China News Zone

Yang Jiechi, a member of the Political Bureau of the Communist Party of China (CPC) Central Committee and also director of the Office of the Foreign Affairs Commission of the CPC Central Committee, met with US National Security Advisor Jake Sullivan in Luxembourg on June 13 local time. Their talks lasted four and a half hours. As it was not announced beforehand, international public opinion found the news about the meeting a little sudden and unexpected, thus adding expectation for the relaxation of China-US relations.

The Chinese press release summed up this communication and exchange with the words "candid, in-depth and constructive," and the readout of the White House also expressed with similar vocabulary as "candid, substantive and productive."

Both sides emphasized that it is necessary and beneficial for China and the US to maintain smooth communication channels. The US also revealed that there may be " additional potential meetings" in the months ahead.
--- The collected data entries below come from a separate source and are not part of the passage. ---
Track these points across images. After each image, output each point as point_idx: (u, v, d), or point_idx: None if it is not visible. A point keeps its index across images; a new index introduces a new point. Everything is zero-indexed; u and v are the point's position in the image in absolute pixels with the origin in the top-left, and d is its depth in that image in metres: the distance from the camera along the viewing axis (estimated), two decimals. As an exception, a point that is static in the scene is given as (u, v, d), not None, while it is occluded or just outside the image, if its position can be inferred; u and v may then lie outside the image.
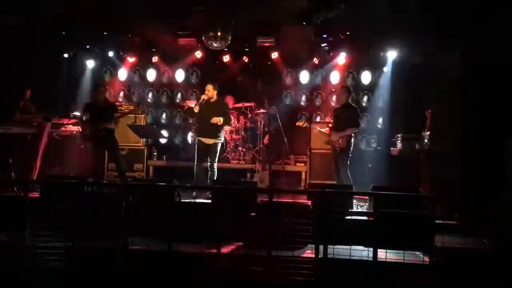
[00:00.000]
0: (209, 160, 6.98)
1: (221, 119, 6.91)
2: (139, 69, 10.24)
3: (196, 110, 6.98)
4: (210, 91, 6.92)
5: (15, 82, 7.48)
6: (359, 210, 6.43)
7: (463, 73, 6.51)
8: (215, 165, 7.02)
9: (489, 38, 5.90)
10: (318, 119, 9.78)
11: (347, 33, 8.45)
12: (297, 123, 7.86)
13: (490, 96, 5.97)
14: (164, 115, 10.27)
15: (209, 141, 6.97)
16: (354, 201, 6.54)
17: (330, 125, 7.41)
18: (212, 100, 6.99)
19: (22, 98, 7.28)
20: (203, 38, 8.10)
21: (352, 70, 9.84)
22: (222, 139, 7.19)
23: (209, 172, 6.96)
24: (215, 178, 6.86)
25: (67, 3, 7.27)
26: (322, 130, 7.43)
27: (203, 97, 6.93)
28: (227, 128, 9.14)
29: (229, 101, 9.59)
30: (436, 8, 6.56)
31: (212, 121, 6.86)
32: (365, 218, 5.60)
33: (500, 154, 5.76)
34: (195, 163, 7.07)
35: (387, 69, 9.47)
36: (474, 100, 6.23)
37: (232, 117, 7.22)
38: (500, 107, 5.90)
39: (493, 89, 5.93)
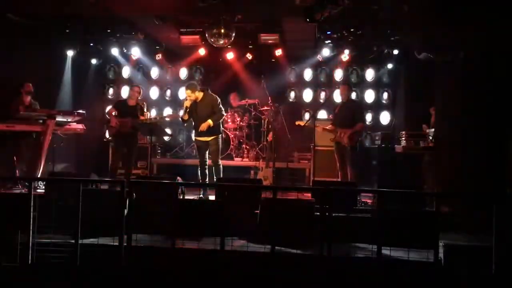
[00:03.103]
0: (212, 158, 6.85)
1: (210, 121, 6.67)
2: (142, 67, 10.27)
3: (185, 118, 6.84)
4: (192, 96, 6.72)
5: (18, 80, 7.49)
6: (363, 207, 6.42)
7: (465, 70, 6.48)
8: (220, 162, 6.93)
9: (491, 35, 5.87)
10: (322, 116, 9.79)
11: (351, 29, 8.41)
12: (297, 123, 7.78)
13: (493, 93, 5.95)
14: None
15: (207, 138, 6.83)
16: (358, 198, 6.54)
17: (331, 123, 7.38)
18: (199, 100, 6.80)
19: (24, 91, 7.28)
20: (206, 35, 8.08)
21: (356, 67, 9.82)
22: (220, 133, 7.01)
23: (214, 170, 6.87)
24: (221, 175, 6.81)
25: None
26: (326, 128, 7.38)
27: (186, 104, 6.76)
28: (231, 125, 9.16)
29: (234, 98, 9.61)
30: (439, 5, 6.52)
31: (201, 129, 6.69)
32: (369, 215, 5.59)
33: (504, 150, 5.73)
34: (199, 163, 7.03)
35: (391, 66, 9.44)
36: (477, 98, 6.20)
37: (222, 110, 6.93)
38: (503, 105, 5.87)
39: (496, 87, 5.90)
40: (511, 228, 4.58)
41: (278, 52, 9.33)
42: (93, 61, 9.87)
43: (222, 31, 7.90)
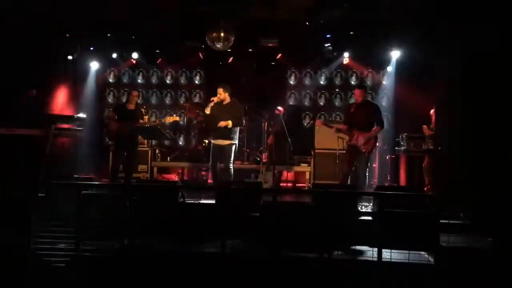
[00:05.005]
0: (224, 163, 6.88)
1: (230, 122, 6.76)
2: (142, 71, 10.29)
3: (207, 111, 6.93)
4: (222, 94, 6.85)
5: (19, 84, 7.50)
6: (364, 210, 6.40)
7: (464, 72, 6.48)
8: (231, 166, 6.92)
9: (491, 35, 5.88)
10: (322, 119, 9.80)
11: (351, 32, 8.42)
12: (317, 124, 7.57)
13: (492, 94, 5.94)
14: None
15: (223, 142, 6.86)
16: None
17: (336, 125, 7.29)
18: (225, 103, 6.90)
19: (28, 99, 7.30)
20: (206, 39, 8.10)
21: (356, 69, 9.83)
22: (236, 140, 7.02)
23: (225, 175, 6.87)
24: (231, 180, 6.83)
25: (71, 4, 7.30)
26: (340, 128, 7.02)
27: (214, 99, 6.86)
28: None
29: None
30: (438, 7, 6.55)
31: (220, 125, 6.75)
32: (369, 218, 5.58)
33: (505, 152, 5.73)
34: (210, 165, 7.05)
35: (390, 68, 9.46)
36: (476, 99, 6.19)
37: (243, 119, 7.09)
38: (504, 105, 5.86)
39: (496, 86, 5.90)
40: (511, 229, 4.59)
41: (278, 55, 9.33)
42: (93, 65, 9.88)
43: (222, 34, 7.92)
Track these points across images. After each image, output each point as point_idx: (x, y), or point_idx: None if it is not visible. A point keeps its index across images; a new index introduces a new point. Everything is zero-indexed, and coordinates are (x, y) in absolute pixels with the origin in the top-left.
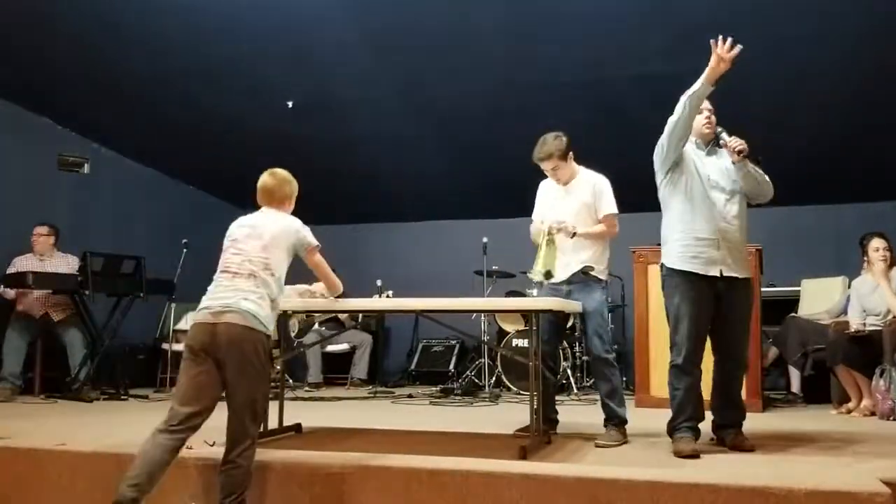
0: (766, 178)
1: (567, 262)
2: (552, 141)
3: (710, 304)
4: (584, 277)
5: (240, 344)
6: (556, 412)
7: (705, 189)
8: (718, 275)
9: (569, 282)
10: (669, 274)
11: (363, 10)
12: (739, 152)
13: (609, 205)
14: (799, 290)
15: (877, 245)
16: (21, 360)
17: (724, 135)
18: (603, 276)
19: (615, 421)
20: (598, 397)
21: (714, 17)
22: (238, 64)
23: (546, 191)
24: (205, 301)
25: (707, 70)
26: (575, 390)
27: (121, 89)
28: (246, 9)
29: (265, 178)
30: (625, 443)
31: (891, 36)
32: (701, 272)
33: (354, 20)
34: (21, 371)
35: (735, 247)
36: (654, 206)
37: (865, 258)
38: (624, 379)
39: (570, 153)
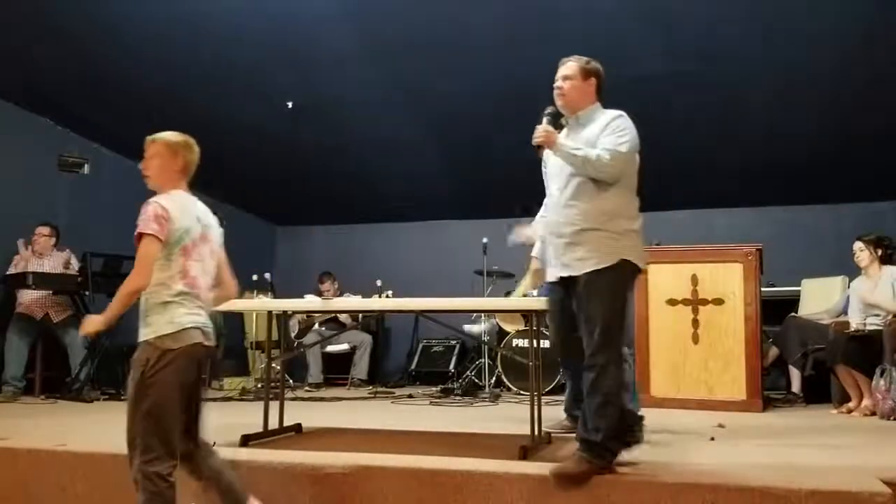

Public opinion quickly noticed that these messages were relatively positive. We also hope to see that the US can take more practical actions to fulfill and prove the statements and commitments it made to China, instead of continuing to make disappointing moves of saying one thing but doing another as it did frequently before.

During the meeting, Yang pointed out that the US should correct its strategic perceptions of China, make the right choices, and translate President Biden's commitments into concrete actions, working together with China in the same direction and concretely implementing the important consensus reached by the two heads of state.

This attitude has been reiterated by Chinese side in almost all high-level talks between the two countries in recent times. This is the crux of the current impasse in China-US relations. When China will not need to say these words again, China-US relations will probably start to truly turn around.

Before the Yang-Sullivan meeting, the defense chief of China just met his US counterpart in Singapore. Some US media outlets commented that "the temperature of the US-China rivalry has been dialed down a few notches," judging from the latest signs. China-US relations cannot afford further deterioration and must be stabilized as soon as possible. US manipulation of the Taiwan question to contain China has made the risk of a showdown between China and the US increase objectively. Reducing misunderstanding and misjudgment and properly managing differences have become an urgent practical need of the two countries. But this is only a bottom line that peaceful coexistence between China and the US must safeguard.

The continuous tensions in China-US relations have exerted an increasingly prominent negative spillover effect on the international landscape, triggering wide concern. WTO Director-General Ngozi Okonjo-Iweala warned recently that China-US decoupling would be a bigger economic hit than the 2008 global financial crisis. Well-known public figures in the US and West, such as Henry Kissinger and Niall Ferguson, called on the US government to ease tensions with China. More and more Americans have realized that all-out crackdown and suppression of China didn't benefit the US much, and they are impossible to crush China either. None of the US domestic problems have been eased, and have only worsened. All these deserve Washington's reflection.

President Biden, since the beginning of his presidency, has had the power and resources to adjust his China policy and improve bilateral relations. But regrettably, such opportunities have been repeatedly wasted. Despite this, China always believes that stable and constructive China-US relations are conducive to China and the US, but also to the world.

One of the biggest obstacles for the US to improve China policy is that some US political elites cannot abandon their arrogance and prejudice. In our view, the relaxation of China-US ties must be based on respect for each other's core interests, and cannot be what the US has shown repeatedly: crazily suppressing China on one hand, and expecting China to "cooperate" on the other. Such an extremely selfish idea of the US has never been realized in the past, and will never be realized in the future.

In any circumstance, dialogue is better than confrontation, and communication is better than isolation. But the experience also tells us that we should not only listen to what the US says, but also watch what it does. In other words, using some pretty words to strategically confuse China will produce nothing positive, but only make the US be on the Chinese "blacklist" of credibility.

China has always adhered to the three principles of "mutual respect, peaceful coexistence and win-win cooperation" to develop its relations with the US. It is also hoped that the US can fulfill its commitments.